A common misunderstanding. Engels produced nothing that could be remotely described as a standard scientific model. What he did do was argue cogently for the necessity and importance of a biopsychosocial model. May seem like nitpicking, but it is important to get these basic facts right.
As to the model itself. I, like most, do not have any in principle problem with such a model, and believe it is an advance in medical thinking.
But the way it is often used is troubling. Far too much is simply ascribed to primary psychosocial causation (in particular somatisation, in all its guises) simply because the clinician can’t find any immediate primary physical cause. Yet even a cursory glance at the history of such diagnostic reasonings reveals a disturbingly persistent pattern of serious error. Just about every major disease has been ‘somatised’ at some point by medical science (well, the psychiatric branch of it), and yet they turned out to be primarily (or even entirely) physical disorders. The latest and perhaps most infamous major example being stomach ulcers, which were supposedly (indeed, undisputedly) the archetypal conversion disorder. Except they were not.
Lack of clear primary physical causation (even when coupled with the presence serious emotional distress) is not solid evidence of somatisation, it could just as easily be evidence of the current limitation of biophysical medical science or the particular clinician, or both.
/rant
Agreed, there may not be a “standard scientific model for Dr Engel’s BPS theory. Mind-body-social-psychological axis is on-going in real people. We create models to try to explain real, natrual phenomena, the patient lives or dies, gets bettor or worse. Nothing happens in standard pressure or temperature.

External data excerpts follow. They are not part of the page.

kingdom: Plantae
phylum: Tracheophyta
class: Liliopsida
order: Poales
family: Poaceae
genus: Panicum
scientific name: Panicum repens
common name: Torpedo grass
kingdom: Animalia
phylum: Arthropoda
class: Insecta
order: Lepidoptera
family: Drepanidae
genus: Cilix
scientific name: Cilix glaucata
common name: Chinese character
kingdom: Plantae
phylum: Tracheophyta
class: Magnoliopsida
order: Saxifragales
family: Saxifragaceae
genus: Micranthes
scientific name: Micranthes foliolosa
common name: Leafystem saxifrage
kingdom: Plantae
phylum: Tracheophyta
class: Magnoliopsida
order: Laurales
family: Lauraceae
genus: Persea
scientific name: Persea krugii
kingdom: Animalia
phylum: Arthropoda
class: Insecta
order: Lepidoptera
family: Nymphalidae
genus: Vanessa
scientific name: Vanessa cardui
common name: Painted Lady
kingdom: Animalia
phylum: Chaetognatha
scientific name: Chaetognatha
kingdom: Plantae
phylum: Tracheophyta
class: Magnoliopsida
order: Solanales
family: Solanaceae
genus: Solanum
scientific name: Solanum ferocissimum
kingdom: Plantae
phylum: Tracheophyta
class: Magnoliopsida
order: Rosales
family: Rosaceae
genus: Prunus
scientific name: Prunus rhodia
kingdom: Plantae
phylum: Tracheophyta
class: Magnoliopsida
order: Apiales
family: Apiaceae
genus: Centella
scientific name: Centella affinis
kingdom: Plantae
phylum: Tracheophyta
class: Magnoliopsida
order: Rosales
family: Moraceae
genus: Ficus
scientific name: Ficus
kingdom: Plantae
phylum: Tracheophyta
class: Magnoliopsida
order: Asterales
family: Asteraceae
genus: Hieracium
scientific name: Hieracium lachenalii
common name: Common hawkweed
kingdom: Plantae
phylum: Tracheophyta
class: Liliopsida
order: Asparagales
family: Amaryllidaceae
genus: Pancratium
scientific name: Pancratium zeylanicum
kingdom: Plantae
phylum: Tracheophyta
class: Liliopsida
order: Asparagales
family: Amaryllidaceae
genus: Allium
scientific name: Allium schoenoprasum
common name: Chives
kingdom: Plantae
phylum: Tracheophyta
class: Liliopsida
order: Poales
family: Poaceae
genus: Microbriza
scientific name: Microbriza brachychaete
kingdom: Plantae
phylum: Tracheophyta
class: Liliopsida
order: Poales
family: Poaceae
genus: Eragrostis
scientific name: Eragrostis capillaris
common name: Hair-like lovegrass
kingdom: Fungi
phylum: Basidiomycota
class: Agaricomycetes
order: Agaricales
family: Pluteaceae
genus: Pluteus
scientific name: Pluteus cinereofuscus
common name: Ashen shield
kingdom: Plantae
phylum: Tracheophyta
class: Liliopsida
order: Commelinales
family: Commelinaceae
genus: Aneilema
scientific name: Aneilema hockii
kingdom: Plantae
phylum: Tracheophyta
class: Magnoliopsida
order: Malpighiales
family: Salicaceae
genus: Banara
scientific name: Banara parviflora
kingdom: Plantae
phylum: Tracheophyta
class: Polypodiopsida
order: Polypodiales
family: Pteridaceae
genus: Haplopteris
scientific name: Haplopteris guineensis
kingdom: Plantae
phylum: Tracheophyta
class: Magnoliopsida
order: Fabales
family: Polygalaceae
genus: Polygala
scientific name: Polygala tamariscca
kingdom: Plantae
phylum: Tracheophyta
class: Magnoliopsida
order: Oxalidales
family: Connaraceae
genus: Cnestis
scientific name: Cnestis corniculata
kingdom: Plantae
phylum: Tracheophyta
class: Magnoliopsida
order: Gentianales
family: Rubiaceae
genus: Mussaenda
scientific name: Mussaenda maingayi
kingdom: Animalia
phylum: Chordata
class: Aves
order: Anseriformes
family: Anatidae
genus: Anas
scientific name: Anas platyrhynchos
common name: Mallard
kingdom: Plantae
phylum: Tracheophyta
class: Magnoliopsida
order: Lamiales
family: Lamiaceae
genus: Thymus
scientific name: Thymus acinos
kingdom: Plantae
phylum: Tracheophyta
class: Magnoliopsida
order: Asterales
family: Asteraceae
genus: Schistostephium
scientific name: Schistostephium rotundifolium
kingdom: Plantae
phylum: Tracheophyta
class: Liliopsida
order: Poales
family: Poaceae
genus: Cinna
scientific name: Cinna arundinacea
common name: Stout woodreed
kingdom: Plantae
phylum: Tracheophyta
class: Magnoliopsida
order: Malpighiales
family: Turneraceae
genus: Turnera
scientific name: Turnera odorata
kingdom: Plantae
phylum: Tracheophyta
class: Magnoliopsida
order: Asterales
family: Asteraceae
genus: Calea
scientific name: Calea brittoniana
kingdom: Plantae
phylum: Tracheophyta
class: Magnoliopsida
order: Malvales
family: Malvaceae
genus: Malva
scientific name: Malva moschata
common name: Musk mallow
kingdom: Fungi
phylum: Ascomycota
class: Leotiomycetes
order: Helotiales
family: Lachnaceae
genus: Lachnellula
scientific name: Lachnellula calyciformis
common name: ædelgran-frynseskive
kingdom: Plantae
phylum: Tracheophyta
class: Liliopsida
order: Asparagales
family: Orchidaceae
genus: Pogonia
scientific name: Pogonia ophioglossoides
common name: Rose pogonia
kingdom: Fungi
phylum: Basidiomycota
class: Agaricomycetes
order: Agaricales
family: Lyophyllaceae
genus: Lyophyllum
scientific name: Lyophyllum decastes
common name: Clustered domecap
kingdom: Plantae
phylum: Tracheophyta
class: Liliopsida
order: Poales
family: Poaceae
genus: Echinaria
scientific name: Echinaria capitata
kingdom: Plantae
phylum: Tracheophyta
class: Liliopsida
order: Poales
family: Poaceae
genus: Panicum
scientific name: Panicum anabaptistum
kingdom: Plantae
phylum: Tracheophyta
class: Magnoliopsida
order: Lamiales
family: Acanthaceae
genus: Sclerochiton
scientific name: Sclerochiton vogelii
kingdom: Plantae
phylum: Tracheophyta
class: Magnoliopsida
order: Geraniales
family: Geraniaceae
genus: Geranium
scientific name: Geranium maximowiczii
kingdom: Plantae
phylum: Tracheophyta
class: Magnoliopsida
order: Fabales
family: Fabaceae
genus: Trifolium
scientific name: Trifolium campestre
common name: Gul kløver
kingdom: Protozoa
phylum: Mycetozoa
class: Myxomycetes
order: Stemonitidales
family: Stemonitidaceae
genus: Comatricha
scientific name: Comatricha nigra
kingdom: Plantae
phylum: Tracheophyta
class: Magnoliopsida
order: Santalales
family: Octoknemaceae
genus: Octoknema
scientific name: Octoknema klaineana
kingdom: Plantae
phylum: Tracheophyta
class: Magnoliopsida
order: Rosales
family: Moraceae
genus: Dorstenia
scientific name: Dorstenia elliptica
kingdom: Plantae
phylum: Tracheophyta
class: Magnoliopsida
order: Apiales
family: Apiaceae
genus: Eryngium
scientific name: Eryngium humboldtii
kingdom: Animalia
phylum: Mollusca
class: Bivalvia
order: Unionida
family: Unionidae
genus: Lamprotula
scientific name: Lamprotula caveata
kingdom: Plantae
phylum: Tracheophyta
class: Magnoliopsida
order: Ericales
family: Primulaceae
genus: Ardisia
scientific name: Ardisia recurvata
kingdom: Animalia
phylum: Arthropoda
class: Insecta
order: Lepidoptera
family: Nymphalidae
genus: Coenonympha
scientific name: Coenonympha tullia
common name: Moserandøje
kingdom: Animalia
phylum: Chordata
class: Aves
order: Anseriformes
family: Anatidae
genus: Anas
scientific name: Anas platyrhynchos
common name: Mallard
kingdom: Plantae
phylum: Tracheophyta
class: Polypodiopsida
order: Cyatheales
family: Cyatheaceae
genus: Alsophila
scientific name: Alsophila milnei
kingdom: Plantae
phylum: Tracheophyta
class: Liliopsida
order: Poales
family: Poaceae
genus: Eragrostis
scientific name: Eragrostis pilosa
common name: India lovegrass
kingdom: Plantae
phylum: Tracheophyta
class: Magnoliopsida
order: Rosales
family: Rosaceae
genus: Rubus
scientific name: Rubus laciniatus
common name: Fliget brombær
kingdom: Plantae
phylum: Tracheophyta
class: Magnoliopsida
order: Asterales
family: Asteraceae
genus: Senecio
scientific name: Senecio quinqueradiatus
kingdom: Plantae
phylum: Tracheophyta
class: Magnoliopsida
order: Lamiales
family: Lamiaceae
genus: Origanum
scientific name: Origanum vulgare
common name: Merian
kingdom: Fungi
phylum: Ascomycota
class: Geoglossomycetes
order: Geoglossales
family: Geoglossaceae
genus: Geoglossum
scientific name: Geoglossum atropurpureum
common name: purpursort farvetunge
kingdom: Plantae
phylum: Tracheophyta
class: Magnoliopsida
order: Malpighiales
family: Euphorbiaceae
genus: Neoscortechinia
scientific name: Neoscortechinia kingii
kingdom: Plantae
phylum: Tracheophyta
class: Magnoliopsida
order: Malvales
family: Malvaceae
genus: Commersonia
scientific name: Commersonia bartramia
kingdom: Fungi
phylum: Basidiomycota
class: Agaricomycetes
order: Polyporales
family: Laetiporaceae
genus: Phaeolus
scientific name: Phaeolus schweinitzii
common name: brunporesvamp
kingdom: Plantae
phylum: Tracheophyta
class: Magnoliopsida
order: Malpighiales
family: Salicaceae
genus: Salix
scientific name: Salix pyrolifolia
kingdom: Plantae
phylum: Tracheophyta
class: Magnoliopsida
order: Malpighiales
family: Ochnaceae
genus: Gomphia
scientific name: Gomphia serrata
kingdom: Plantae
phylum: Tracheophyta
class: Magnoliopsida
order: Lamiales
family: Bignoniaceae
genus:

I have held the hand of a patient having a myocardial infarction and watched her ST segments normalize without mediciation. Did her coronaries dilate from empathy? Was it just a fluke? Some other factor? My energy field? No way of knowing. It just happened in real time, no model.
The ulcer is for real, but so much mind-body-behavior is involved in worsening/healing. We have gotten much better at fixing than preventing (fixing is more profitable).
JP MD
Well;the article is good but it would have been better if Engel elaborated more on the bio-psychosocial model.